*** GIVEN ENTRIES

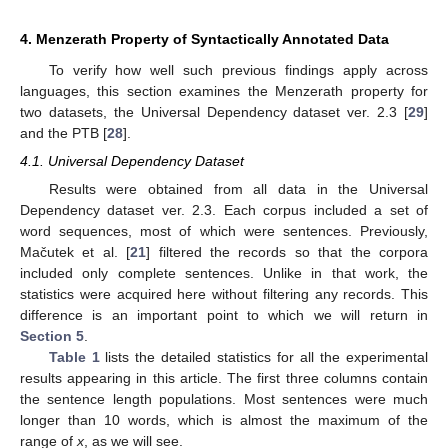
4. Menzerath Property of Syntactically Annotated Data
To verify how well such previous findings apply across
languages, this section examines the Menzerath property for
two datasets, the Universal Dependency dataset ver. 2.3 [
29
]
and the PTB [
28
].
4.1. Universal Dependency Dataset
Results were obtained from all data in the Universal
Dependency dataset ver. 2.3. Each corpus included a set of
word sequences, most of which were sentences. Previously,
Mačutek et al. [
21
] filtered the records so that the corpora
included only complete sentences. Unlike in that work, the
statistics were acquired here without filtering any records. This
difference is an important point to which we will return in
Section 5
.
Table 1
lists the detailed statistics for all the experimental
results appearing in this article. The first three columns contain
the sentence length populations. Most sentences were much
longer than 10 words, which is almost the maximum of the
range of
x
, as we will see.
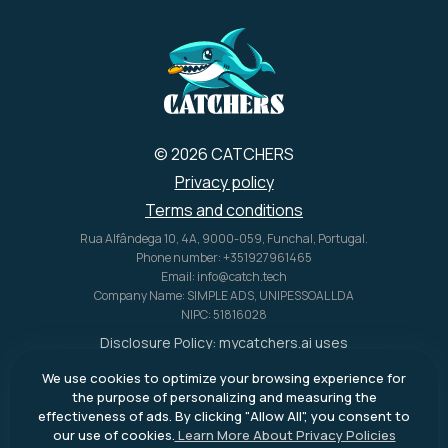
© 2026 CATCHERS
Privacy policy
Terms and conditions
Rua Alfândega 10, 4A, 9000-059, Funchal, Portugal.
Phone number: +351927961465
Email: info@catch.tech
Company Name: SIMPLE ADS, UNIPESSOAL LDA
NIPC: 51816028
Disclosure Policy:
mycatchers.ai
uses
affiliate programs for monetization.
We use cookies to optimize your browsing experience for
This means
mycatchers.ai
may
the purpose of personalizing and measuring the
receive a commission when you
effectiveness of ads. By clicking "Allow All", you consent to
purchase a product through our
our use of cookies.
Learn More About Privacy Policies
outbound links.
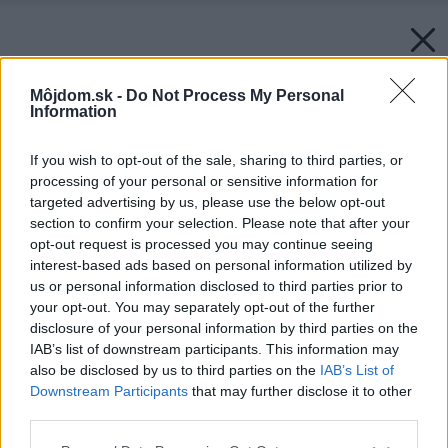
Môjdom.sk -
Do Not Process My Personal
Information
If you wish to opt-out of the sale, sharing to third parties, or
processing of your personal or sensitive information for
targeted advertising by us, please use the below opt-out
section to confirm your selection. Please note that after your
opt-out request is processed you may continue seeing
interest-based ads based on personal information utilized by
us or personal information disclosed to third parties prior to
your opt-out. You may separately opt-out of the further
disclosure of your personal information by third parties on the
IAB’s list of downstream participants. This information may
also be disclosed by us to third parties on the
IAB’s List of
Downstream Participants
that may further disclose it to other
third parties.
Please note that this website/app uses one or more Google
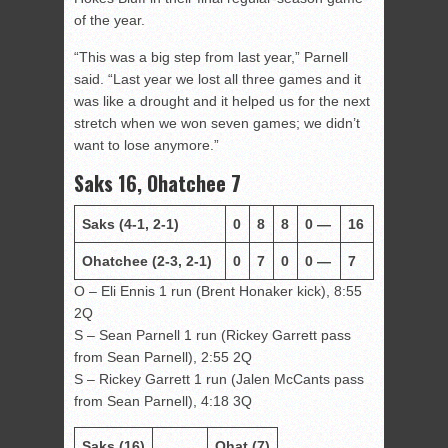
of the year.
“This was a big step from last year,” Parnell
said. “Last year we lost all three games and it
was like a drought and it helped us for the next
stretch when we won seven games; we didn’t
want to lose anymore.”
Saks 16, Ohatchee 7
Saks
(4-1, 2-1)
0
8
8
0
—
16
Ohatchee
(2-3, 2-1)
0
7
0
0
—
7
O – Eli Ennis 1 run (Brent Honaker kick), 8:55
2Q
S – Sean Parnell 1 run (Rickey Garrett pass
from Sean Parnell), 2:55 2Q
S – Rickey Garrett 1 run (Jalen McCants pass
from Sean Parnell), 4:18 3Q
Saks (16)
Ohat (7)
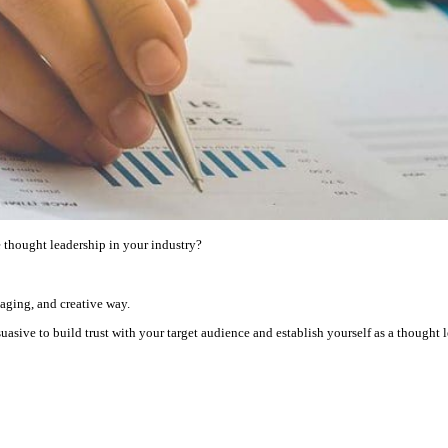
e thought leadership in your industry?
gaging, and creative way.
asive to build trust with your target audience and establish yourself as a thought l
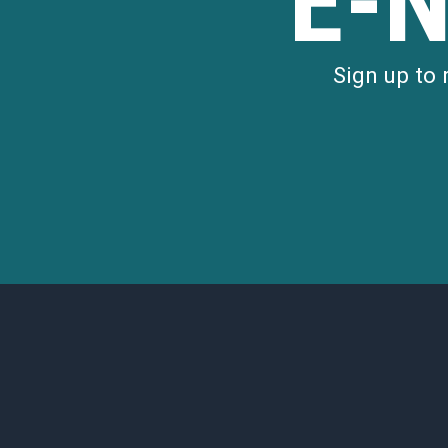
E-
Sign up to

******

_YOUR TASK_. Whenever a line above includes the string "parties", copy it.

_SOLUTION FOR THIS EXERCISE_.
If you wish to opt-out of the sale, sharing to third parties, or
us or personal information disclosed to third parties prior to
disclosure of your personal information by third parties on the
also be disclosed by us to third parties on the
third parties.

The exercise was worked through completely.